From 40d9b8acce88ae8abd4e48a6f5c09f409e7b41c8 Mon Sep 17 00:00:00 2001
From: Liangsheng Yin <hnyls2002@gmail.com>
Date: Mon, 28 Apr 2025 11:19:16 +0800
Subject: [PATCH] Improve overlap scheduling (#5788)

---
 python/sglang/srt/disaggregation/prefill.py   |  8 +++--
 python/sglang/srt/managers/schedule_batch.py  |  8 +++++
 python/sglang/srt/managers/scheduler.py       | 15 +++++---
 .../scheduler_output_processor_mixin.py       | 34 ++++++++++++++-----
 python/sglang/srt/managers/tp_worker.py       |  6 ++--
 .../srt/managers/tp_worker_overlap_thread.py  | 13 ++++---
 6 files changed, 61 insertions(+), 23 deletions(-)

diff --git a/python/sglang/srt/disaggregation/prefill.py b/python/sglang/srt/disaggregation/prefill.py
index 1af7a9b19..d6a8fa398 100644
--- a/python/sglang/srt/disaggregation/prefill.py
+++ b/python/sglang/srt/disaggregation/prefill.py
@@ -20,6 +20,7 @@ Life cycle of a request in the prefill server
 from __future__ import annotations
 
 import logging
+import threading
 from collections import deque
 from typing import TYPE_CHECKING, List, Optional
 
@@ -256,7 +257,10 @@ class SchedulerDisaggregationPrefillMixin:
             self.running_batch.batch_is_full = False
 
     def process_batch_result_disagg_prefill(
-        self: Scheduler, batch: ScheduleBatch, result: GenerationBatchResult
+        self: Scheduler,
+        batch: ScheduleBatch,
+        result: GenerationBatchResult,
+        launch_done: Optional[threading.Event] = None,
     ) -> None:
         """
         Transfer kv for prefill completed requests and add it into disagg_prefill_inflight_queue
@@ -280,7 +284,7 @@ class SchedulerDisaggregationPrefillMixin:
         # Transfer kv for prefill completed requests and add it into disagg_prefill_infight_queue
         if self.enable_overlap:
             # wait
-            _, next_token_ids = self.tp_worker.resolve_batch_result(bid)
+            _, next_token_ids = self.tp_worker.resolve_last_batch_result(launch_done)
         else:
             next_token_ids = result.next_token_ids.tolist()
 
diff --git a/python/sglang/srt/managers/schedule_batch.py b/python/sglang/srt/managers/schedule_batch.py
index 4b51a09d7..960b6e70b 100644
--- a/python/sglang/srt/managers/schedule_batch.py
+++ b/python/sglang/srt/managers/schedule_batch.py
@@ -35,6 +35,7 @@ ScheduleBatch -> ModelWorkerBatch -> ForwardBatch
 import copy
 import dataclasses
 import logging
+import threading
 from typing import TYPE_CHECKING, List, Optional, Set, Tuple, Union
 
 import numpy as np
@@ -724,6 +725,9 @@ class ScheduleBatch(ScheduleBatchDisaggregationDecodeMixin):
     # This is an optimization to reduce the overhead of the prefill check.

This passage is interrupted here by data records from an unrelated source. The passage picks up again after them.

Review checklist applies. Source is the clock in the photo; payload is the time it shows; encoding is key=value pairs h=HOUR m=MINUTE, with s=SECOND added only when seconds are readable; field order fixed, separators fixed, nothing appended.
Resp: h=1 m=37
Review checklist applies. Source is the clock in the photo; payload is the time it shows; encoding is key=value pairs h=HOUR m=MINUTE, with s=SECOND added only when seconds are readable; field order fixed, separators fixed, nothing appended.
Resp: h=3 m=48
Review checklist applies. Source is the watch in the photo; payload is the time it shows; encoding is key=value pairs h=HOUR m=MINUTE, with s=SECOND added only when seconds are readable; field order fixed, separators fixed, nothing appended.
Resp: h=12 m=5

     batch_is_full: bool = False
 
+    # Events
+    launch_done: Optional[threading.Event] = None
+
     # Sampling info
     sampling_info: SamplingBatchInfo = None
     next_batch_sampling_info: SamplingBatchInfo = None
@@ -1565,6 +1569,7 @@ class ScheduleBatch(ScheduleBatchDisaggregationDecodeMixin):
                 )
             ),
             extend_input_logprob_token_ids=self.extend_input_logprob_token_ids,
+            launch_done=self.launch_done,
         )
 
     def copy(self):
@@ -1647,6 +1652,9 @@ class ModelWorkerBatch:
     # If set, the output of the batch contains the hidden states of the run.

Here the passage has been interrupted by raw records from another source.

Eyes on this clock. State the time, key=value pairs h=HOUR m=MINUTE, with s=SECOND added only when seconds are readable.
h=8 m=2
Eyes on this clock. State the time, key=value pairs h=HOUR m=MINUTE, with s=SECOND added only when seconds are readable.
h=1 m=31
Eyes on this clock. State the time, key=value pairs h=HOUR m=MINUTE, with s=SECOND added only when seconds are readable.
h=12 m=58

     capture_hidden_mode: CaptureHiddenMode = None
 
+    # Overlap event
+    launch_done: Optional[threading.Event] = None
+
 
 @triton.jit
 def write_req_to_token_pool_triton(
diff --git a/python/sglang/srt/managers/scheduler.py b/python/sglang/srt/managers/scheduler.py
index 5b996f8b2..e29f46974 100644
--- a/python/sglang/srt/managers/scheduler.py
+++ b/python/sglang/srt/managers/scheduler.py
@@ -645,6 +645,7 @@ class Scheduler(
             self.cur_batch = batch
 
             if batch:
+                batch.launch_done = threading.Event()
                 result = self.run_batch(batch)
                 self.result_queue.append((batch.copy(), result))
 
@@ -656,7 +657,7 @@ class Scheduler(
                         forward_mode=ForwardMode.DUMMY_FIRST,
                         next_batch_sampling_info=self.tp_worker.cur_sampling_info,
                     )
-                    self.process_batch_result(tmp_batch, None)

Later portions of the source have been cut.